The volcano erupted at about 7:19 p.m. local time, Antara, the national news agency, reported. The country’s National Disaster Mitigation Agency said on Wednesday that more than 800 people in nearby villages were displaced by the eruption, many using ferries and taking shelter in churches and community centers.
The authorities said supplies such as mats, blankets, cleaning materials, and tents were needed, and that more shelters might be opening for people fleeing the volcano.
Indonesia is the world’s largest archipelago nation. It is spread across what is known as the Ring of Fire, where tectonic plates clash under the surface of the Pacific Ocean and spawn earthquakes and eruptions from volcanoes.
Mount Ruang is a stratovolcano, or a steep, conical volcano that has built up over years in layers from explosive eruptions of lava, rock fragments, ash and other properties.
“It is in a part of the world where there are a lot of active volcanoes,” said Dr. Tracy K.P. Gregg, who chairs the Department of Geology at the University at Buffalo.
Its last major eruption was in 2002, when the column of lava and ash that it spewed reached up to 17 miles, Dr. Gregg said.
She said the volcano in 2002 measured 4, a “large” volcano on the Volcanic Explosivity Index, a scale used to measure the strength of an eruption by looking at several factors, such as duration, ash volume and plume height. Mount Pinatubo in the Philippines in 1991 measured 6 on the index. Mount St. Helens in the United States in 1980 measured 5.
“So it is a little bit smaller than that,” she said of Mount Ruang. Right now, it is not as violent as the previous eruption, she added, but the volcano cannot be fully assessed while it is in progress.
More than 300 volcanic earthquakes were detected over a period of at least two weeks preceding the eruption of Mount Ruang.
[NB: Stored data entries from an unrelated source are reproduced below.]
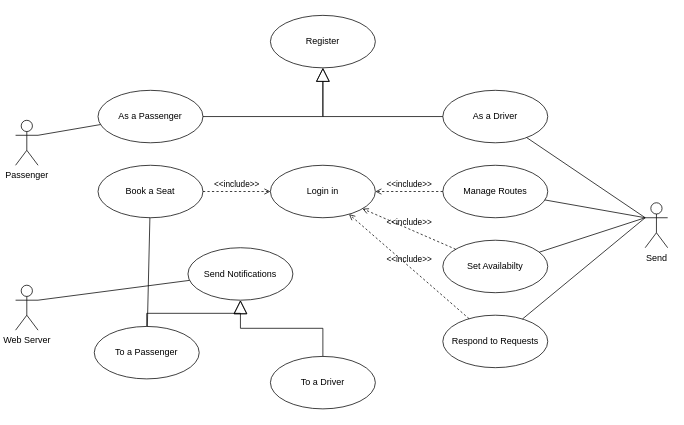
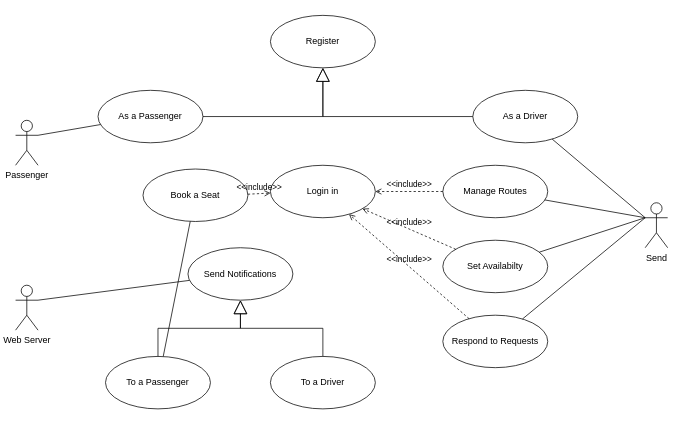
  <mxCell id="0" />
  <mxCell id="1" parent="0" />
  <mxCell id="2" value="Register" style="ellipse;whiteSpace=wrap;html=1;" vertex="1" parent="1"><mxGeometry x="360" y="20" width="140" height="70" as="geometry" /></mxCell>
- <mxCell id="3" value="As a Driver" style="ellipse;whiteSpace=wrap;html=1;" vertex="1" parent="1"><mxGeometry x="590" y="120" width="140" height="70" as="geometry" /></mxCell>
+ <mxCell id="3" value="As a Driver" style="ellipse;whiteSpace=wrap;html=1;" vertex="1" parent="1"><mxGeometry x="630" y="120" width="140" height="70" as="geometry" /></mxCell>
  <mxCell id="4" value="Set Availabilty" style="ellipse;whiteSpace=wrap;html=1;" vertex="1" parent="1"><mxGeometry x="590" y="320" width="140" height="70" as="geometry" /></mxCell>
  <mxCell id="5" value="Manage Routes" style="ellipse;whiteSpace=wrap;html=1;" vertex="1" parent="1"><mxGeometry x="590" y="220" width="140" height="70" as="geometry" /></mxCell>
  <mxCell id="6" value="Respond to Requests" style="ellipse;whiteSpace=wrap;html=1;" vertex="1" parent="1"><mxGeometry x="590" y="420" width="140" height="70" as="geometry" /></mxCell>
  <mxCell id="7" value="Send" style="shape=umlActor;verticalLabelPosition=bottom;verticalAlign=top;html=1;" vertex="1" parent="1"><mxGeometry x="860" y="270" width="30" height="60" as="geometry" /></mxCell>
  <mxCell id="8" value="" style="endArrow=none;html=1;rounded=0;entryX=0;entryY=0.333;entryDx=0;entryDy=0;entryPerimeter=0;" edge="1" parent="1" source="3" target="7"><mxGeometry width="50" height="50" relative="1" as="geometry"><mxPoint x="500" y="310" as="sourcePoint" /><mxPoint x="550" y="260" as="targetPoint" /></mxGeometry></mxCell>
  <mxCell id="9" value="" style="endArrow=none;html=1;rounded=0;entryX=0;entryY=0.333;entryDx=0;entryDy=0;entryPerimeter=0;" edge="1" parent="1" source="5" target="7"><mxGeometry width="50" height="50" relative="1" as="geometry"><mxPoint x="500" y="310" as="sourcePoint" /><mxPoint x="800" y="280" as="targetPoint" /></mxGeometry></mxCell>
  <mxCell id="10" value="" style="endArrow=none;html=1;rounded=0;entryX=0;entryY=0.333;entryDx=0;entryDy=0;entryPerimeter=0;" edge="1" parent="1" source="4" target="7"><mxGeometry width="50" height="50" relative="1" as="geometry"><mxPoint x="500" y="310" as="sourcePoint" /><mxPoint x="550" y="260" as="targetPoint" /></mxGeometry></mxCell>
  <mxCell id="11" value="&lt;br&gt;" style="endArrow=block;endSize=16;endFill=0;html=1;rounded=0;edgeStyle=orthogonalEdgeStyle;" edge="1" parent="1" source="3" target="2"><mxGeometry width="160" relative="1" as="geometry"><mxPoint x="430" y="290" as="sourcePoint" /><mxPoint x="590" y="290" as="targetPoint" /></mxGeometry></mxCell>
  <mxCell id="12" value="As a Passenger" style="ellipse;whiteSpace=wrap;html=1;" vertex="1" parent="1"><mxGeometry x="130" y="120" width="140" height="70" as="geometry" /></mxCell>
  <mxCell id="13" value="&lt;br&gt;" style="endArrow=block;endSize=16;endFill=0;html=1;rounded=0;edgeStyle=orthogonalEdgeStyle;" edge="1" parent="1" source="12" target="2"><mxGeometry width="160" relative="1" as="geometry"><mxPoint x="370" y="165" as="sourcePoint" /><mxPoint x="290" y="100" as="targetPoint" /></mxGeometry></mxCell>
- <mxCell id="14" value="Book a Seat" style="ellipse;whiteSpace=wrap;html=1;" vertex="1" parent="1"><mxGeometry x="130" y="220" width="140" height="70" as="geometry" /></mxCell>
+ <mxCell id="14" value="Book a Seat" style="ellipse;whiteSpace=wrap;html=1;" vertex="1" parent="1"><mxGeometry x="190" y="225" width="140" height="70" as="geometry" /></mxCell>
  <mxCell id="15" value="" style="endArrow=none;html=1;rounded=0;entryX=0;entryY=0.333;entryDx=0;entryDy=0;entryPerimeter=0;" edge="1" parent="1" source="6" target="7"><mxGeometry width="50" height="50" relative="1" as="geometry"><mxPoint x="520" y="290" as="sourcePoint" /><mxPoint x="570" y="240" as="targetPoint" /></mxGeometry></mxCell>
  <mxCell id="16" value="Login in" style="ellipse;whiteSpace=wrap;html=1;" vertex="1" parent="1"><mxGeometry x="360" y="220" width="140" height="70" as="geometry" /></mxCell>
  <mxCell id="17" value="&amp;lt;&amp;lt;include&amp;gt;&amp;gt;" style="html=1;verticalAlign=bottom;labelBackgroundColor=none;endArrow=open;endFill=0;dashed=1;rounded=0;" edge="1" parent="1" source="14" target="16"><mxGeometry width="160" relative="1" as="geometry"><mxPoint x="460" y="270" as="sourcePoint" /><mxPoint x="620" y="270" as="targetPoint" /></mxGeometry></mxCell>
  <mxCell id="18" value="&amp;lt;&amp;lt;include&amp;gt;&amp;gt;" style="html=1;verticalAlign=bottom;labelBackgroundColor=none;endArrow=open;endFill=0;dashed=1;rounded=0;" edge="1" parent="1" source="5" target="16"><mxGeometry width="160" relative="1" as="geometry"><mxPoint x="263" y="288" as="sourcePoint" /><mxPoint x="387" y="342" as="targetPoint" /></mxGeometry></mxCell>
  <mxCell id="19" value="&amp;lt;&amp;lt;include&amp;gt;&amp;gt;" style="html=1;verticalAlign=bottom;labelBackgroundColor=none;endArrow=open;endFill=0;dashed=1;rounded=0;" edge="1" parent="1" source="4" target="16"><mxGeometry width="160" relative="1" as="geometry"><mxPoint x="617" y="288" as="sourcePoint" /><mxPoint x="493" y="342" as="targetPoint" /></mxGeometry></mxCell>
  <mxCell id="20" value="&amp;lt;&amp;lt;include&amp;gt;&amp;gt;" style="html=1;verticalAlign=bottom;labelBackgroundColor=none;endArrow=open;endFill=0;dashed=1;rounded=0;" edge="1" parent="1" source="6" target="16"><mxGeometry width="160" relative="1" as="geometry"><mxPoint x="600" y="365" as="sourcePoint" /><mxPoint x="510" y="365" as="targetPoint" /></mxGeometry></mxCell>
  <mxCell id="21" value="Send Notifications" style="ellipse;whiteSpace=wrap;html=1;" vertex="1" parent="1"><mxGeometry x="250" y="330" width="140" height="70" as="geometry" /></mxCell>
  <mxCell id="22" value="Passenger" style="shape=umlActor;verticalLabelPosition=bottom;verticalAlign=top;html=1;" vertex="1" parent="1"><mxGeometry x="20" y="160" width="30" height="60" as="geometry" /></mxCell>
  <mxCell id="23" value="" style="endArrow=none;html=1;rounded=0;exitX=1;exitY=0.333;exitDx=0;exitDy=0;exitPerimeter=0;" edge="1" parent="1" source="22" target="12"><mxGeometry width="50" height="50" relative="1" as="geometry"><mxPoint x="390" y="270" as="sourcePoint" /><mxPoint x="440" y="220" as="targetPoint" /></mxGeometry></mxCell>
  <mxCell id="24" value="" style="endArrow=none;html=1;rounded=0;" edge="1" parent="1" source="14" target="27"><mxGeometry width="50" height="50" relative="1" as="geometry"><mxPoint x="390" y="270" as="sourcePoint" /><mxPoint x="440" y="220" as="targetPoint" /></mxGeometry></mxCell>
  <mxCell id="25" value="Web Server" style="shape=umlActor;verticalLabelPosition=bottom;verticalAlign=top;html=1;" vertex="1" parent="1"><mxGeometry x="20" y="380" width="30" height="60" as="geometry" /></mxCell>
  <mxCell id="26" value="" style="endArrow=none;html=1;rounded=0;exitX=1;exitY=0.333;exitDx=0;exitDy=0;exitPerimeter=0;" edge="1" parent="1" source="25" target="21"><mxGeometry width="50" height="50" relative="1" as="geometry"><mxPoint x="220" y="380" as="sourcePoint" /><mxPoint x="270" y="330" as="targetPoint" /></mxGeometry></mxCell>
- <mxCell id="27" value="To a Passenger" style="ellipse;whiteSpace=wrap;html=1;" vertex="1" parent="1"><mxGeometry x="125" y="435" width="140" height="70" as="geometry" /></mxCell>
+ <mxCell id="27" value="To a Passenger" style="ellipse;whiteSpace=wrap;html=1;" vertex="1" parent="1"><mxGeometry x="140" y="475" width="140" height="70" as="geometry" /></mxCell>
  <mxCell id="28" value="To a Driver" style="ellipse;whiteSpace=wrap;html=1;" vertex="1" parent="1"><mxGeometry x="360" y="475" width="140" height="70" as="geometry" /></mxCell>
  <mxCell id="29" value="&lt;br&gt;" style="endArrow=block;endSize=16;endFill=0;html=1;rounded=0;edgeStyle=orthogonalEdgeStyle;" edge="1" parent="1" source="28" target="21"><mxGeometry width="160" relative="1" as="geometry"><mxPoint x="600" y="130" as="sourcePoint" /><mxPoint x="440" y="65" as="targetPoint" /></mxGeometry></mxCell>
  <mxCell id="30" value="&lt;br&gt;" style="endArrow=block;endSize=16;endFill=0;html=1;rounded=0;edgeStyle=orthogonalEdgeStyle;" edge="1" parent="1" source="27" target="21"><mxGeometry width="160" relative="1" as="geometry"><mxPoint x="440" y="485" as="sourcePoint" /><mxPoint x="330" y="410" as="targetPoint" /></mxGeometry></mxCell>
It is not immediately clear why the volcano erupted when it did. “Every volcano has its own personality,” she said.
In the past few years, several volcanoes in Indonesia have erupted. In December, 2023, the bodies of 11 hikers were found on the slopes of Mount Marapi on the island of Sumatra, after an eruption that spewed an ash column of nearly 3,000 meters — about 10,000 feet high.